Specifically, we found significant accumulations of SUMO-modified proteins on the regulatory regions (promoters and enhancers) of actively expressed genes in growing, but not in senescent (i.e. permanently growth-arrested) cells. The characterization of this 'SUMO chromatin landscape' thus firmly established sumoylation as a key pathway dynamically regulating active transcription on a genome-wide scale. Our subsequent work showed that histone gene expression, repressed in the senescent state, is critically regulated by cell cycle-dependent waves of (repressive) sumoylation and de-sumoylation.
Further studies on the gene expression consequences of deregulated sumoylation also revealed that sumoylation regulates the stability of the RNAi protein Ago2 as well as the transcriptional properties and molecular dynamics of BRD4, a regulator of transcriptional elongation and high-profile target for cancer therapy using 'iBET' drugs.

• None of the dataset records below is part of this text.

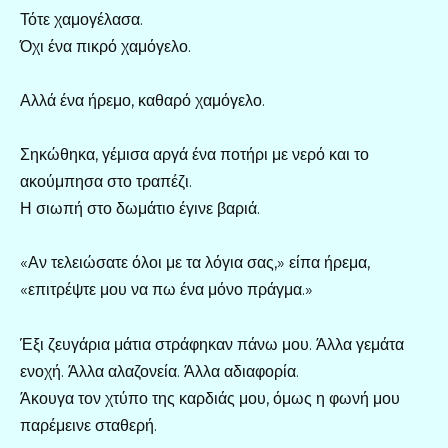
Τότε χαμογέλασα.
Όχι ένα πικρό χαμόγελο.
Αλλά ένα ήρεμο, καθαρό χαμόγελο.
Σηκώθηκα, γέμισα αργά ένα ποτήρι με νερό και το
ακούμπησα στο τραπέζι.
Η σιωπή στο δωμάτιο έγινε βαριά.
«Αν τελειώσατε όλοι με τα λόγια σας,» είπα ήρεμα,
«επιτρέψτε μου να πω ένα μόνο πράγμα.»
Έξι ζευγάρια μάτια στράφηκαν πάνω μου. Άλλα γεμάτα
ενοχή. Άλλα αλαζονεία. Άλλα αδιαφορία.
Άκουγα τον χτύπο της καρδιάς μου, όμως η φωνή μου
παρέμεινε σταθερή.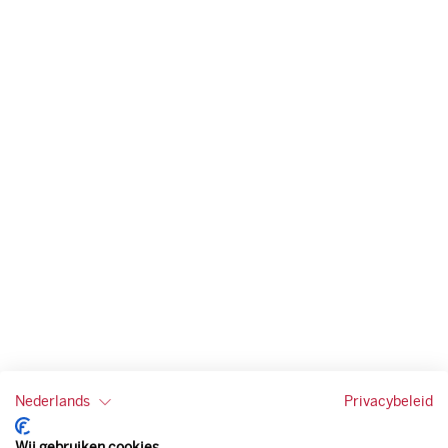
Nederlands
Privacybeleid
Wij gebruiken cookies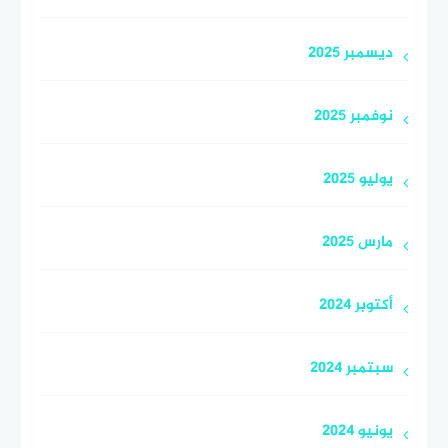
ديسمبر 2025
نوفمبر 2025
يوليو 2025
مارس 2025
أكتوبر 2024
سبتمبر 2024
يونيو 2024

Next, we discovered that reducing global sumoylation in immune cells leads to a strikingly monomorphic phenotype: the activation of the whole inflammatory program. Upon toll-like receptor (TLR) engagement (i.e. mimicking bacterial infection) in myeloid cells, deficient sumoylation leads to strong, acute innate immune response: the secretion of inflammatory cytokines and a massive type I interferon (IFN-I) anti-viral gene signature, the latter mediated by unscheduled de-repression of the Infb1 gene. Consistent with this, reduced sumoylation in animal models was found to exacerbate both inflammatory (endotoxic shock) and antiviral responses. Studies on the effect of infection by the enteropathogen Shigella flexneri further supported the important role of sumoylation in restraining inflammation and, in addition, uncovered a novel mechanism regulating global cellular sumoylation by induced, calpain-dependent degradation of the SUMO pathway E1 enzyme.

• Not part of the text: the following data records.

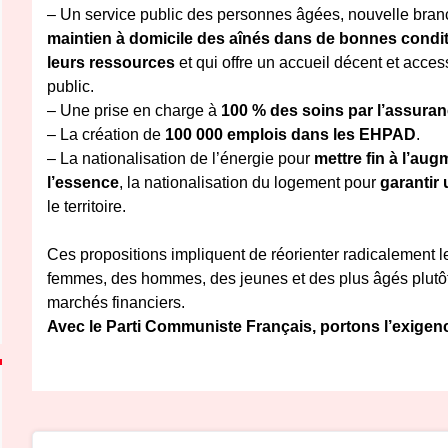
– Un service public des personnes âgées, nouvelle branc
maintien à domicile des aînés dans de bonnes conditio
leurs ressources
et qui offre un accueil décent et acce
public.
– Une prise en charge à
100 % des soins par l’assuran
– La création de
100 000 emplois dans les EHPAD
.
– La nationalisation de l’énergie pour
mettre fin à l’augm
l’essence
, la nationalisation du logement pour
garantir
le territoire.
Ces propositions impliquent de réorienter radicalement l
femmes, des hommes, des jeunes et des plus âgés plutôt 
marchés financiers.
Avec le Parti Communiste Français, portons l’exigen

Given the evidence that the phenotypic effects of altered sumoylation are mediated principally by processes operating at the chromatin level (e.g. at the histone or IFN loci), we surmised key functions for sumoylation also in mechanisms underlying cell fate transitions. We showed that SUMO modification acts as an epigenetic barrier, acting at specific chromatin loci, to the reprogramming of differentiated (fibroblast) to pluripotent (iPSC) cells and to the spontaneous reversion of pluripotent (ESC) to totipotent (2-cell embryo, "2C-like") cells, as well as in several differentiation and trans-differentiation paradigms.

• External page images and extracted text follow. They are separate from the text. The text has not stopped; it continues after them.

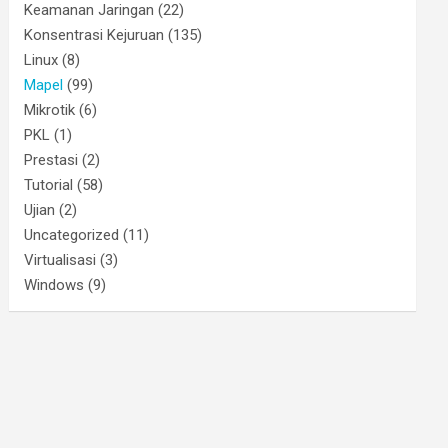
Keamanan Jaringan
(22)
Konsentrasi Kejuruan
(135)
Linux
(8)
Mapel
(99)
Mikrotik
(6)
PKL
(1)
Prestasi
(2)
Tutorial
(58)
Ujian
(2)
Uncategorized
(11)
Virtualisasi
(3)
Windows
(9)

Our - still ongoing - studies of in vitro and in vivo models of intestinal cancer have provided strong evidence that sumoylation plays apparently paradoxical, i.e. dose- and context-dependent roles in tumor initiation and development, thus acting in both tumor-suppressive (in MEF transformation and in genetic intestinal tumorigenesis provoked by inducible APC tumor suppressor inactivation) and tumor-promoting (in inflammation-driven colon cancer) mechanisms.
Finally, altogether, this work with important therapeutic implications for understanding the mechanisms that underlie inflammation, tumorigenesis and the maintenance of cell identity, has also informed an ongoing phase I clinical trial using a sumoylation inhibitor (Takeda Pharmaceutical's TAK-981) in refractory cancer patients.